Your tasks:
1. Answer these questions about the pull request below, one per line, marked (a), (b), (c):
(a) What base class does the pull request add, and what method must its subclasses implement?
(b) What does ReciprocalMulToDiv rewrite a * Reciprocal(x) into?
(c) What does ReplaceErfWithTanh do with non-float inputs?
2. Summarize the pull request below in two sentences.

Migrate graph surgeries to onnx_ir + onnxscript rewriter (batch 1: infra + first surgeries) by justinchuby · Pull Request #2550 · microsoft/Olive

justinchuby · 2026-07-01T18:01:16Z

Describe your changes

First batch of an incremental migration of graph_surgeries.py off the
protobuf / OnnxDAG approach onto the ONNX IR (onnx_ir) + onnxscript
rewriter.

Infrastructure

Add a RewriteRuleSurgeon(Surgeon) base class. Subclasses implement rules()
returning an onnxscript.rewriter.pattern.RewriteRuleSet; the base applies it
to the IR model via call_ir. This lets local subgraph pattern replacements be
expressed declaratively, and the rewriter handles operand commutativity,
use-count bookkeeping, and dead-node cleanup for us.

First surgeries ported

ReciprocalMulToDiv: a * Reciprocal(x) → Div(a, x) (commute=True covers
both Mul operand orders; a shared Reciprocal is preserved automatically).
ReplaceErfWithTanh: Erf(x) → Tanh(x * 605/503), emitting the scale as an
initializer of the input's floating-point dtype; non-float inputs are skipped.

Supplied records:
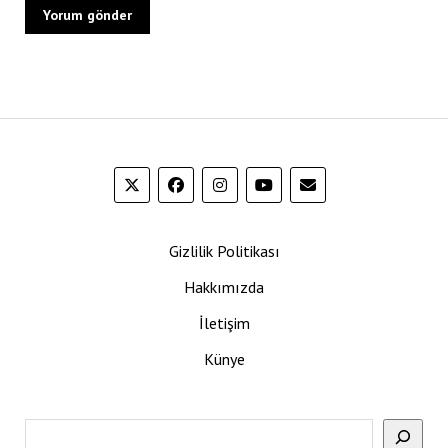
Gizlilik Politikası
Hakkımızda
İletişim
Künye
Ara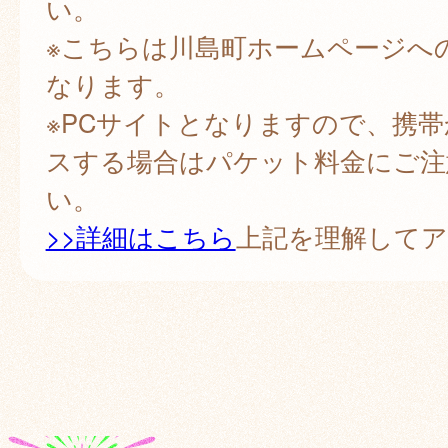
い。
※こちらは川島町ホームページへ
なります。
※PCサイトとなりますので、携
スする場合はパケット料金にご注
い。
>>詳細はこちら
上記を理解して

==

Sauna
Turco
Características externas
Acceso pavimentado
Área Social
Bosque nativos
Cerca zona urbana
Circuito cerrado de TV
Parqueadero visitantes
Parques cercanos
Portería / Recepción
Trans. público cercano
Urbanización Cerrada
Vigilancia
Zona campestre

...

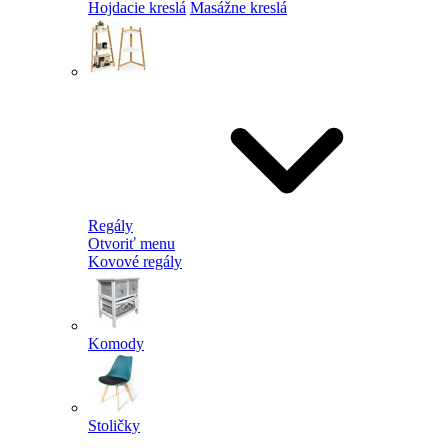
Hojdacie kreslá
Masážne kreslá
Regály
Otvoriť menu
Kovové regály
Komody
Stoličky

Outputs by task:
1.
(a) RewriteRuleSurgeon(Surgeon); subclasses implement rules(), which returns an onnxscript.rewriter.pattern.RewriteRuleSet.
(b) Div(a, x).
(c) It skips them.

2. The pull request is the first batch of an incremental migration of graph_surgeries.py off the protobuf / OnnxDAG approach onto the ONNX IR (onnx_ir) and the onnxscript rewriter. It adds a RewriteRuleSurgeon base class that applies a subclass's rule set to the IR model, and it ports two surgeries: ReciprocalMulToDiv, which turns a * Reciprocal(x) into Div(a, x), and ReplaceErfWithTanh, which turns Erf(x) into Tanh(x * 605/503).